How do I match lomb-scargle and FFT plots of same dataset?

Question

I am doing some work, comparing the interpolated fft of the concentrations of some gases over a period, of which is unevenly sampled, with the lomb-scargle periodogram of the same data. I am using scipy's fft function to calculate the fourier transform and then squaring the modulus of this to give what I believe to be the power spectral density, in units of parts per billion(ppb) squared.

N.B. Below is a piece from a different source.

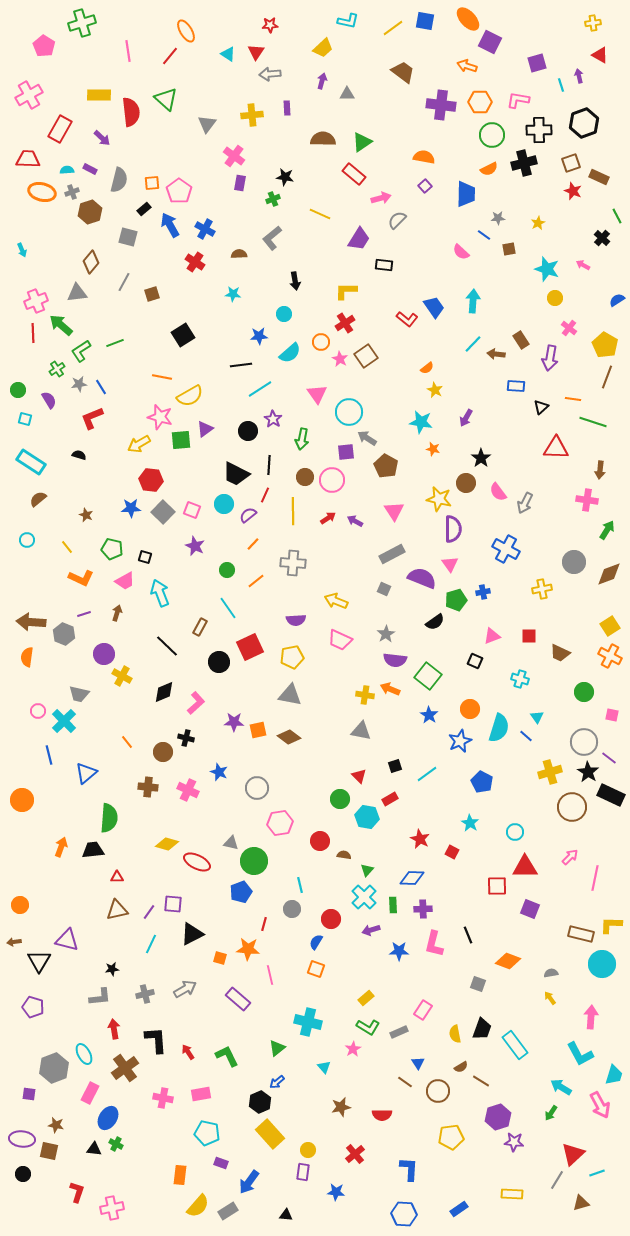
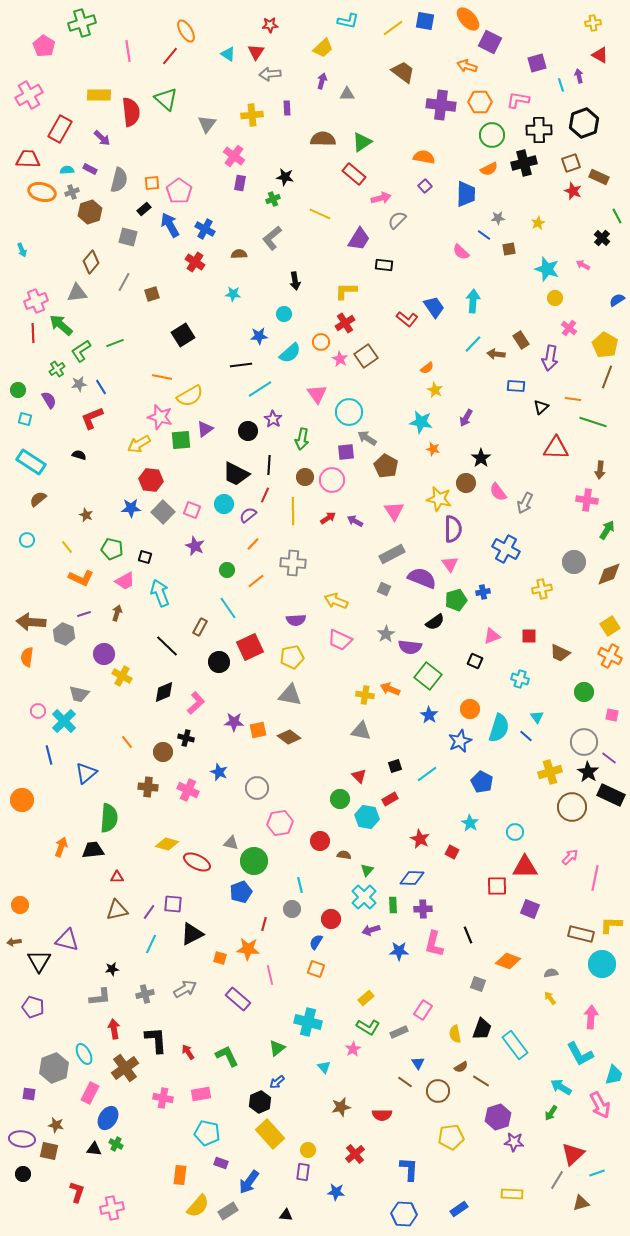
purple semicircle at (395, 660): moved 15 px right, 13 px up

I can get the lomb-scargle plot to match almost the exact pattern as the FFT but never the same scale of magnitude, the FFT power spectral density always is higher, even though I thought the lomb-scargle power was power spectral density. Now the lomb code I am using:http://www.astropython.org/snippet/2010/9/Fast-Lomb-Scargle-algorithm, normalises the dataset taking away the average and dividing by 2 times the variance from the data, therefore I have normalised the FFT data in the same manner, but still the magnitudes do not match.

Therefore I did some more research and found that the normalised lomb-scargle power could unitless and therefore I cannot the plots match. This leads me to the 2 questions:

1. What units (if any) are the power spectral density of a normalised lim-scargle perioogram in?

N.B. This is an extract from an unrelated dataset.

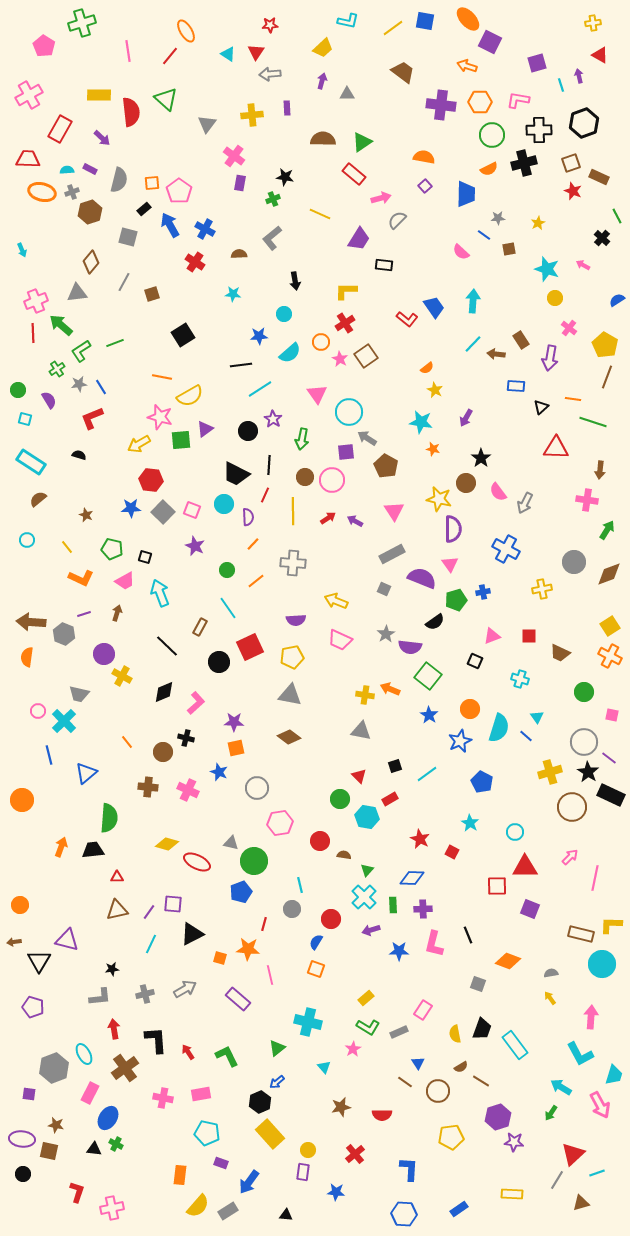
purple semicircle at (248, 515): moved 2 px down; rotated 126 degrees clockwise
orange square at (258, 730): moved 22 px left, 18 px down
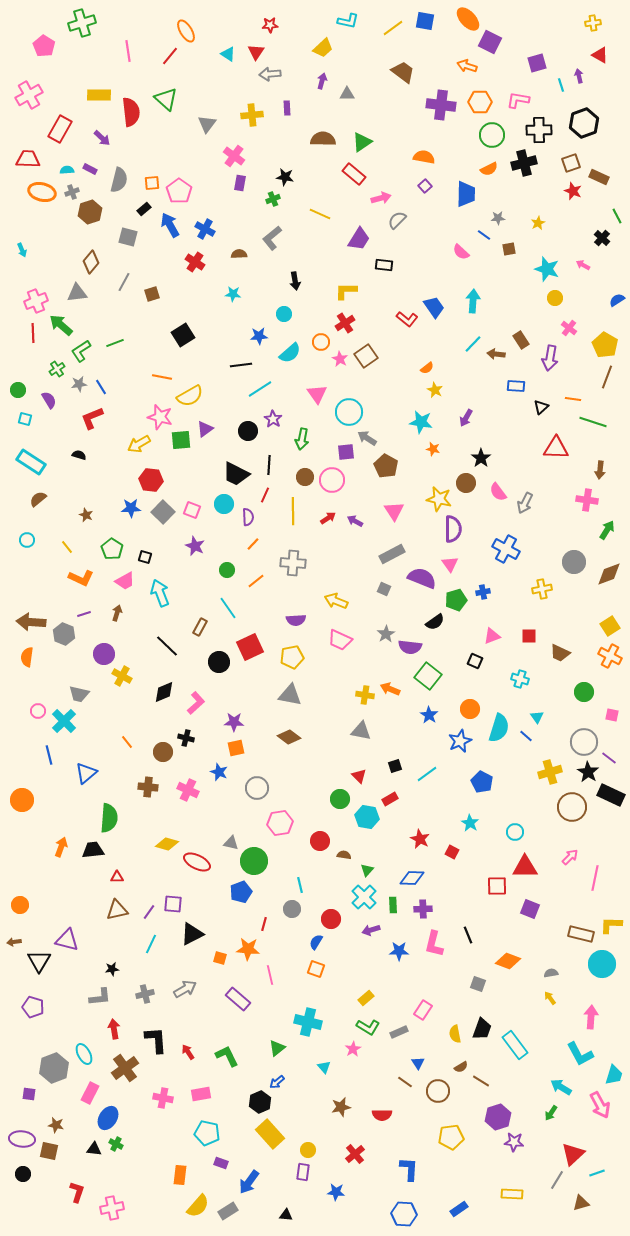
green pentagon at (112, 549): rotated 20 degrees clockwise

2. How would I proceed to match my fft plot with my lomb-scargle plot, in terms of magnitude and pattern?

Thank you.

Answer 1

The squared modulus of the Fourier transform of a series is defined as the energy spectral density (ESD). You need to divide the ESD by the length of the series to convert to an estimate of power spectral density (PSD).

Units

The units of a PSD are [units]**2/[frequency] where [units] represents the units of your original series.

Normalization

To check for proper normalization, one can numerically integrate the PSD of a white noise (with known variance). If the integrated spectrum equals the variance of the series, the normalization is correct. A factor of 2 (too low) is not incorrect, though, and may indicate the PSD is normalized to be double-sided; in that case, just multiply by 2 and you have a properly normalized, single-sided PSD.

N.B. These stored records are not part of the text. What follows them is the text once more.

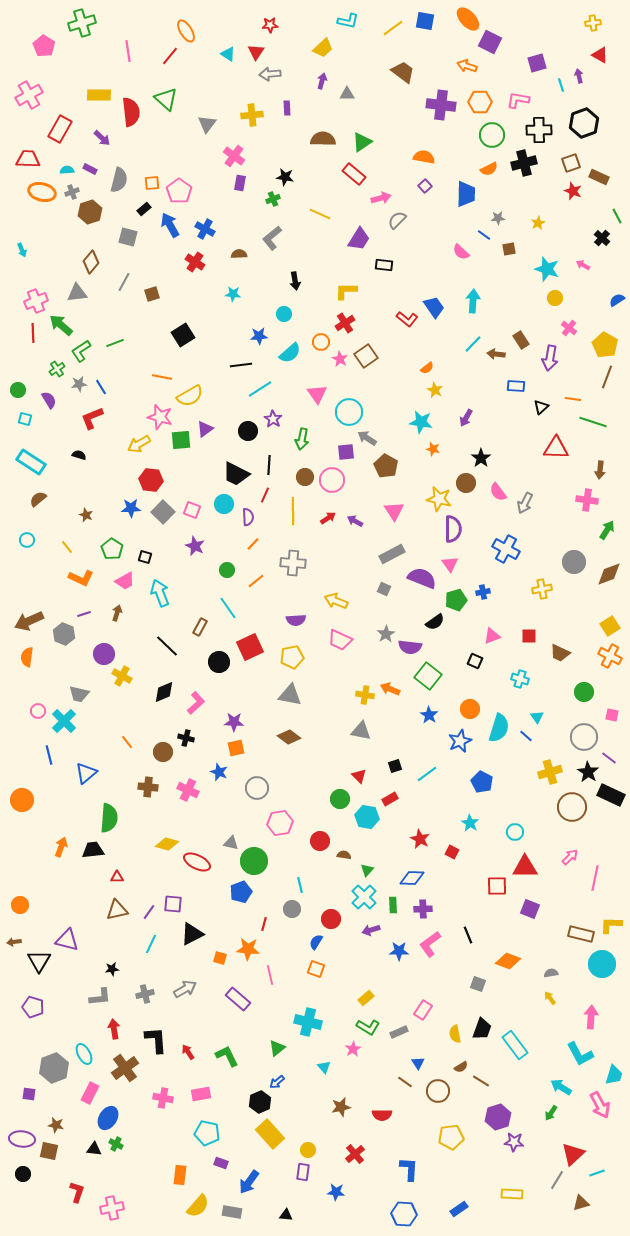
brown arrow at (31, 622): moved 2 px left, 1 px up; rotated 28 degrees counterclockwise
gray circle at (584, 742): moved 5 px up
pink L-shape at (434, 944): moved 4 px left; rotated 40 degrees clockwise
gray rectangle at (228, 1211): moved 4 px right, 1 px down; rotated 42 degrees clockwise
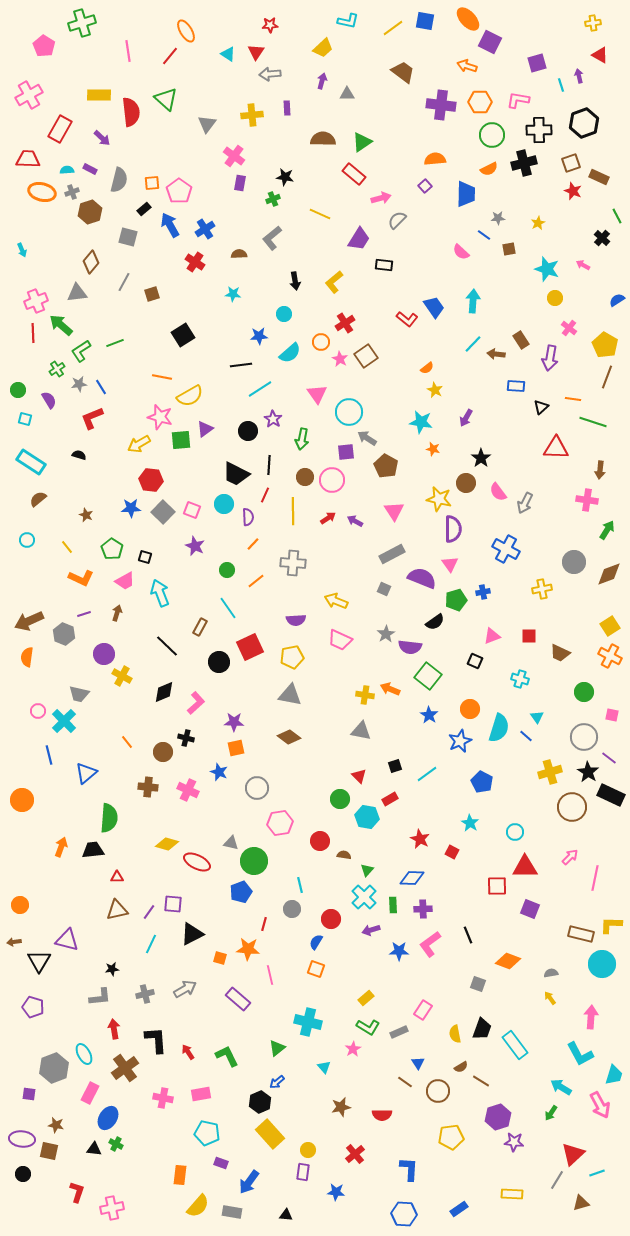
orange semicircle at (424, 157): moved 11 px right, 2 px down; rotated 15 degrees counterclockwise
blue cross at (205, 229): rotated 30 degrees clockwise
yellow L-shape at (346, 291): moved 12 px left, 9 px up; rotated 40 degrees counterclockwise
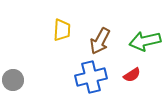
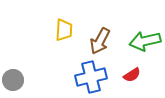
yellow trapezoid: moved 2 px right
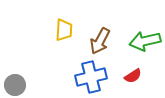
red semicircle: moved 1 px right, 1 px down
gray circle: moved 2 px right, 5 px down
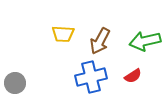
yellow trapezoid: moved 1 px left, 4 px down; rotated 90 degrees clockwise
gray circle: moved 2 px up
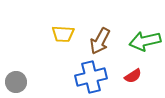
gray circle: moved 1 px right, 1 px up
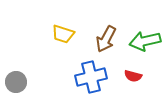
yellow trapezoid: rotated 15 degrees clockwise
brown arrow: moved 6 px right, 2 px up
red semicircle: rotated 48 degrees clockwise
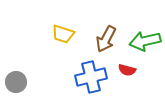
red semicircle: moved 6 px left, 6 px up
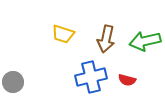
brown arrow: rotated 16 degrees counterclockwise
red semicircle: moved 10 px down
gray circle: moved 3 px left
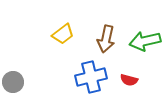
yellow trapezoid: rotated 55 degrees counterclockwise
red semicircle: moved 2 px right
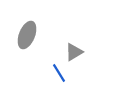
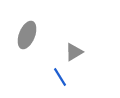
blue line: moved 1 px right, 4 px down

Using numpy, the randn function generates pseudo-random numbers that are Gaussian distributed. For example

10 * np.random.randn(1, 100)

produces a 1-by-100 array with mean=0 and variance=100. If the sampling frequency is, say, 1-Hz, the single-sided PSD will theoretically be flat at 200 units**2/Hz, from [0,0.5] Hz; the integrated spectrum would thus be 10, equaling the variance of the series.

Update

I modified the example included in the python code you linked to demonstrate the normalization for a normally distributed series of length 20, with variance 1, and sampling frequency 10:

import numpy
import lomb
numpy.random.seed(999)
nd = 20
fs = 10
x = numpy.arange(nd)
y = numpy.random.randn(nd)
fx, fy, nout, jmax, prob = lomb.fasper(x, y, 1., fs)
fNy = fx[-1]
fy = fy/fs
Si = numpy.mean(fy)*fNy
print fNy, Si, Si*2

This gives, for me:

5.26315789474 0.482185882163 0.964371764327

which shows you a few things:

1. The "Nyquist" frequency asked for is actually the sampling frequency.
2. The result needs to be divided by the sampling frequency.
3. The output is normalized for a double-sided PSD, so multiplying by 2 makes the integrated spectrum nearly 1.

Answer 2

In the time since this question was asked and answered, the AstroPy project has gained a Lomb-Scargle method, and this question is addressed in the documentation: http://docs.astropy.org/en/stable/stats/lombscargle.html#psd-normalization-unnormalized

In brief, you can compute a Fourier periodogram and compare it to the astropy Lomb-Scargle periodogram as follows

import numpy as np
from astropy.stats import LombScargle

def fourier_periodogram(t, y):
    N = len(t)
    frequency = np.fft.fftfreq(N, t[1] - t[0])
    y_fft = np.fft.fft(y)
    positive = (frequency > 0)
    return frequency[positive], (1. / N) * abs(y_fft[positive]) ** 2

t = np.arange(100)
y = np.random.randn(100)
frequency, PSD_fourier = fourier_periodogram(t, y)
PSD_LS = LombScargle(t, y).power(frequency, normalization='psd')

np.allclose(PSD_fourier, PSD_LS)
# True

Since AstroPy is a common tool used in astronomy, I thought this might be more useful than an answer based on the code snippet mentioned above.